A danger to herself and others – Alyssa Sheinmel Review
Author – Alyssa Sheinmel
Publisher – Sourcebooks Fire
Publish date – 5th February 2019
Genre – YA
POV – First person, present tense
Setting – Mental Health Institution in California
Rating – 4/5
Recommended for – A YA audience that is interested in a mystery story revolving around Mental Illnesses.
“Only when she’s locked away does the truth begin to escape…
Girl, Interrupted meets We Were Liars in this gripping new novel from New York Times bestselling author Alyssa Sheinmel.
Four walls. One window. No way to escape.
Hannah knows there’s been a mistake. She doesn’t need to be institutionalized. What happened to her roommate at that summer program was an accident. As soon as the doctors and judge figure out that she isn’t a danger to herself or others, she can go home to start her senior year. Those college applications aren’t going to write themselves. Until then, she’s determined to win over the staff and earn some privileges so she doesn’t lose her mind to boredom.
Then Lucy arrives.
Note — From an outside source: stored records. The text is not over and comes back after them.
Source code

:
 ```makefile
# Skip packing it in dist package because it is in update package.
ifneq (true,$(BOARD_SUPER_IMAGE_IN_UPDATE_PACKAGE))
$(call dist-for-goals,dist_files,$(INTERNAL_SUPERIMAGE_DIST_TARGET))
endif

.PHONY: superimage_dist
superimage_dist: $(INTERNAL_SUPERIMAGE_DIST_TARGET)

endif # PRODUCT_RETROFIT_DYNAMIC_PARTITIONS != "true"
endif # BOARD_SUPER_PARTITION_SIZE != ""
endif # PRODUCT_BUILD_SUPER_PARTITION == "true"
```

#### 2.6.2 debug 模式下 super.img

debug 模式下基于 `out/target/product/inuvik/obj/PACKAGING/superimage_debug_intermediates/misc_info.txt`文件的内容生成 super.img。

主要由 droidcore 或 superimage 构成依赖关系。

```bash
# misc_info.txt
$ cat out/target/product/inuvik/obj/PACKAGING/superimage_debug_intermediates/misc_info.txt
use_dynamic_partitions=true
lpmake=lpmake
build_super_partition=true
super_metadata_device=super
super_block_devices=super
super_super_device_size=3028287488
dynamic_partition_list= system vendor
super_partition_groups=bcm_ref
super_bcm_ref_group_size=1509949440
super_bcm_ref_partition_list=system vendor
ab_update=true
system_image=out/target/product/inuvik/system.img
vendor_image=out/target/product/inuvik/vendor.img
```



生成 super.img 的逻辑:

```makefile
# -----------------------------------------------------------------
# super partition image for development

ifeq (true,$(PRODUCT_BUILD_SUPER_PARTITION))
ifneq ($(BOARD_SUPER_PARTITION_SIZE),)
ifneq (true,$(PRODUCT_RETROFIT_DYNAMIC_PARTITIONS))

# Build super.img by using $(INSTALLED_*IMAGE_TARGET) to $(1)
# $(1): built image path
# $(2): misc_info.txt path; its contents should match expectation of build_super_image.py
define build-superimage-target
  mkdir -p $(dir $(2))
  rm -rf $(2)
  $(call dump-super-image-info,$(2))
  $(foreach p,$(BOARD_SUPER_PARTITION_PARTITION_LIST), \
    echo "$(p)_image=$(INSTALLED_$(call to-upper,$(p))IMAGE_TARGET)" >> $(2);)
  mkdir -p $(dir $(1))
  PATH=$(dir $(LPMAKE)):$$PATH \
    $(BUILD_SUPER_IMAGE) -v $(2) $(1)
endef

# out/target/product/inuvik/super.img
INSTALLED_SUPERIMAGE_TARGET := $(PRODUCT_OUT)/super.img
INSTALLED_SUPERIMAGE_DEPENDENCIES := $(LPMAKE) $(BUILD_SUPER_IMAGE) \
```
Lucy has her own baggage, and she’s the perfect project to keep Hannah’s focus off all she is missing at home. But Lucy may be the one person who can get Hannah to confront the secrets she’s avoiding—and the dangerous games that landed her in confinement in the first place.”
Buy it – A Danger To Herself And Others
(Spoilers – This book is best experienced without any information. Read my spoiler free quick review)
Seventeen-year-old Hannah is institutionalized after her roommate at a summer program ends up in the hospital. The only person who knows what really happened is Hannah and according to her it’s all just a big misunderstanding. She doesn’t belong institutionalized; besides she’s got better things to do with her senior year approaching and college applications looming.
When Hannah gets a new roommate, Lucy, and she hatches a new plan to get what she wants everything begins to slip out from under her self assured feet.
At first glance Hannah is a spoiled, manipulative, perfectionist. She’s a perfect student, daughter and friend. She is calculating, dishonest, paranoid and clearly in denial. Hannah is an unreliable and unlikable a narrator, as unlikable as I’ve read from a main character. Everything is a game and she knows exactly who to be to make people like her, friends and family included. She is in control.
Painstaking detail and time go into show casing her worst qualities. That is why when her mask finally starts to slip and you find yourself beginning to sympathize with her, it is so much more powerful and shocking. The intensity with which you begin to feel for her and how complex she becomes as a character is so well done.
It does seem a slow build up at first. Hannah is bored, she’s stuck in a small room, her thoughts drag, and she can be very grating. It does make the read difficult. But the wait is worth it.
You then see Hannah as vulnerable, uncertain, hurt, even selfless. Confused about relationships, about who she is, confused about everything. Hannah is not in control, she’s mentally ill and though it is clear she is from the beginning, it is not until halfway through the book you see the depth and brevity of it all. Her own important realization is a sickening gut punch. The portrayal of her symptoms and experience raw and realistic.
At the end you are left with the weight of her sadness and the difficulty of her circumstances. It’s not all resolved or neat. It’s a step into a life long journey for Hannah. One in which she will continue to struggle.
The highlights –
- The slow revelation to the reader of Hannah’s complexity as a character.
- Realistic and personal way in which it’s written and paced making some of the later moments in the book all the more hard hitting.
- A promising but dark and unresolved ending.
I have received a copy of this book via NetGalley in exchange for an honest review.
– 4/5 While not totally original or surprising, A Danger To Herself And Others is a devastating journey to go through with Hannah, and that impact is really what stays with you long after you put down the book.